No ode to the Uruguayan winter

Square

From time to time, when I message a friend, they will say “call me when you are in town,” or something of the sort. It appears that, since I have spent most of the last five years away from my hometown travelling, they all assume that I am somewhere else all the time.
In fact, I have just got my own apartment, I have to send my movie out into the world, which also keeps me here, and I am just trying to give living in Montevideo full-time a go.

Every winter has a summer night. When Uruguay made into the semifinals in the world cup, winter gave us a break. I created my own Uruguay-dress and Virginia designed a shirt with our national flag. It was probably over 20 degrees.

This has been my first winter in the city in five years, although I did take a break from it while I worked on my film in Hollywood in May-June; but I have now come to experience winter for the first time after many years of enjoying summer in the Mediterranean while my fellow Uruguayans were freezing in some of the coldest winters in the history of my country. Of course, a Uruguayan winter may well resemble spring or fall in some parts of Europe and the US, but, though temperatures hardly ever go below zero and we have no snow, it is still hard to get used to the cold after that many years of perpetual summer.

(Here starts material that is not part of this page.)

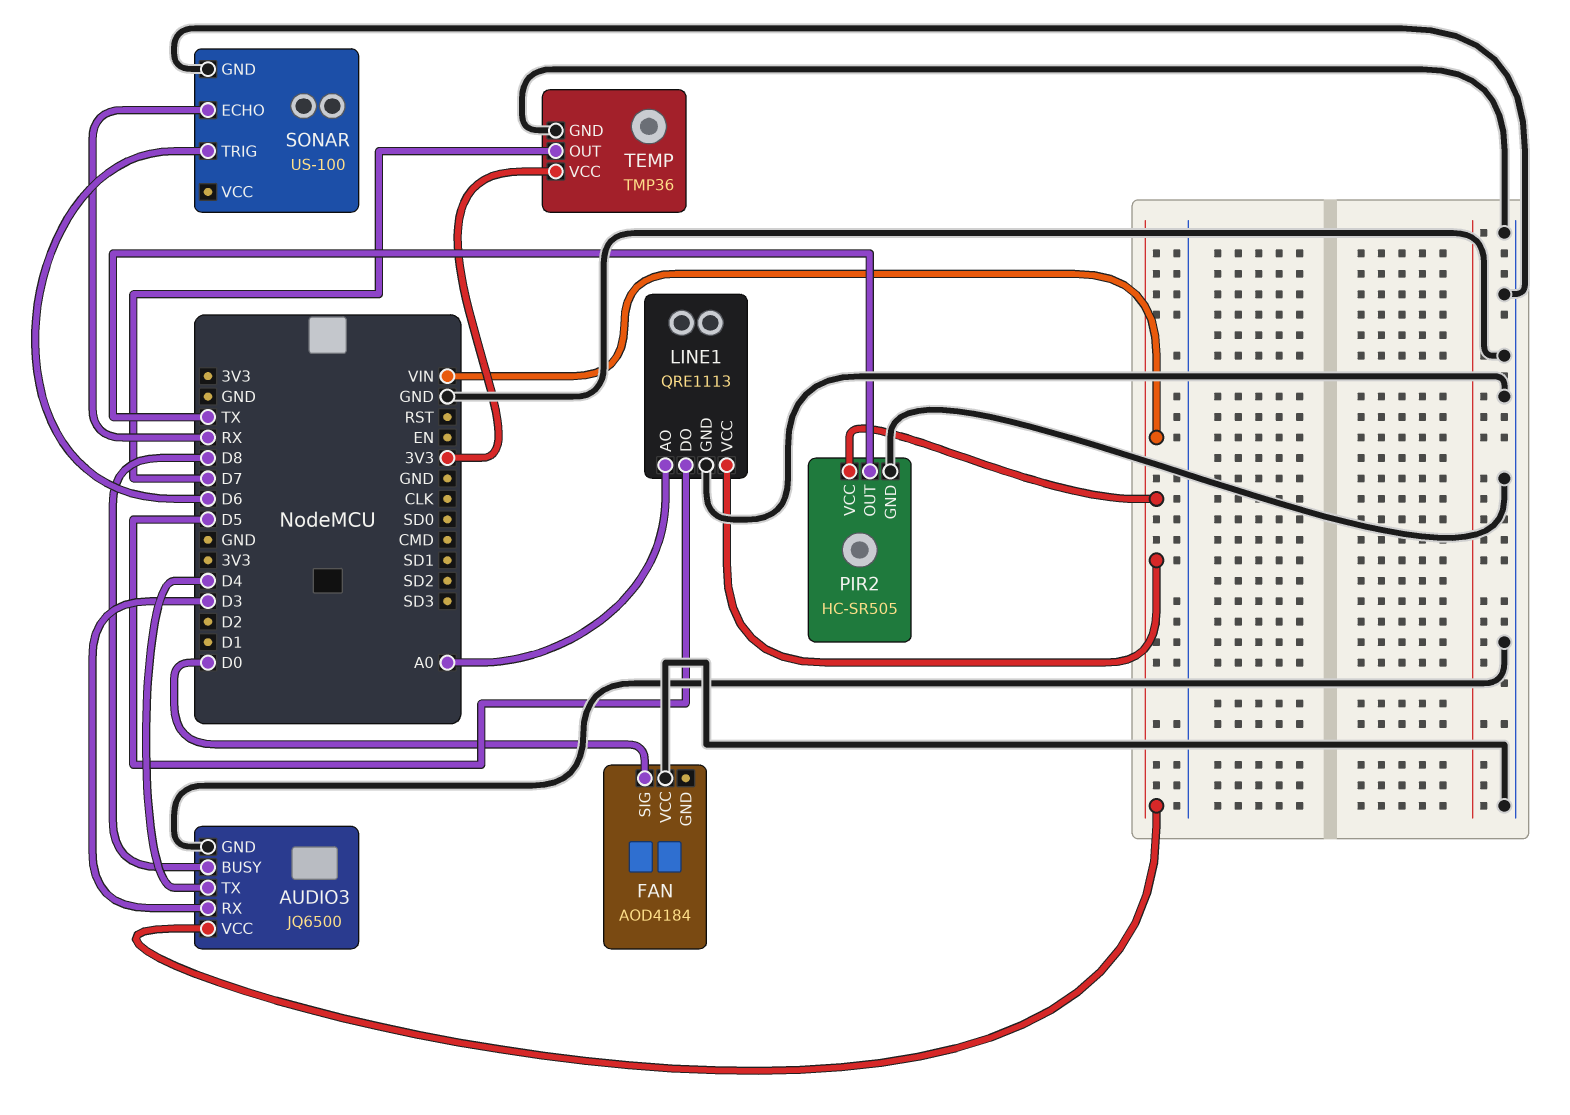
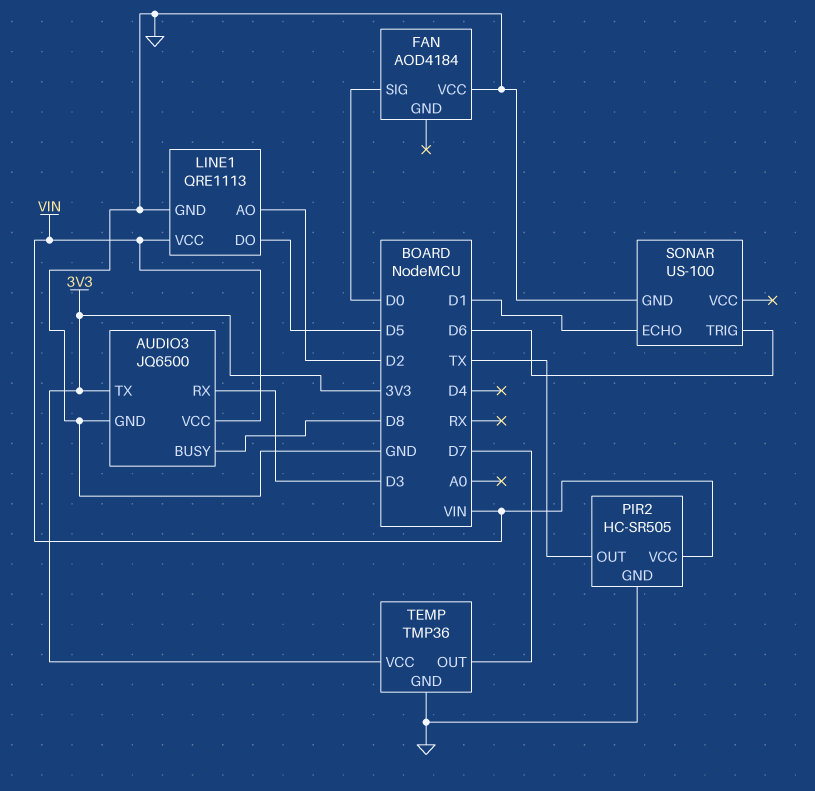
AUDIO3 pin TX: D4 -> 3V3
LINE1 pin AO: A0 -> D2
SONAR pin ECHO: RX -> D1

In fact, it is not the cold itself that bothers me the most, but the attitudes of Uruguayans towards bad weather. They seem to have a tendency to stay home whenever it is raining or really cold. I have grown tired of hearing friends cancel on me to go to a concert or something just because there is a drizzle or they have a runny nose.

It is said that complaining is the Uruguayan national sport. I guess I am complaining about their complaining, so, I do, after all fit into the pattern.

Some of those nights, when nobody wants to do anything or go anywhere, and I am sitting alone in my apartment, with no place to put all my energy, I start getting these longings for Buenos Aires and my Buenos Aires friends. In Buenos Aires, people go out much more, they get together much more, and dine out and have people over much more often than in Montevideo.

I still have over one month of winter to go, I don´t think I will be able to go to Buenos Aires before the end of the season, on account of my film work; and I guess I will just have to survive.

I don´t like winter clothes, I don´t have a TV (or any wish for that), and I don´t like working all day and not doing anything fun at night. I honestly don´t know how those other Uruguayans do it. Fortunately, I do have a couple of younger friends who are still into improvised dinners and plans, and you don´t have to schedule a week ahead to see them.

All I know is as soon as the film is ready, I am packing my bags again. I would love to just go to a deserted beach somewhere and stay there for a while, reading, working out, and listening to music, thinking of nothing but the sound of the waves and the glare of the sun on my skin. It has been a very long time since I have spent a week just resting away from the maddening crowds and the Internet´s paws. That really gives me something to look forward to; maybe thinking of that will help me survive this greyest of winters.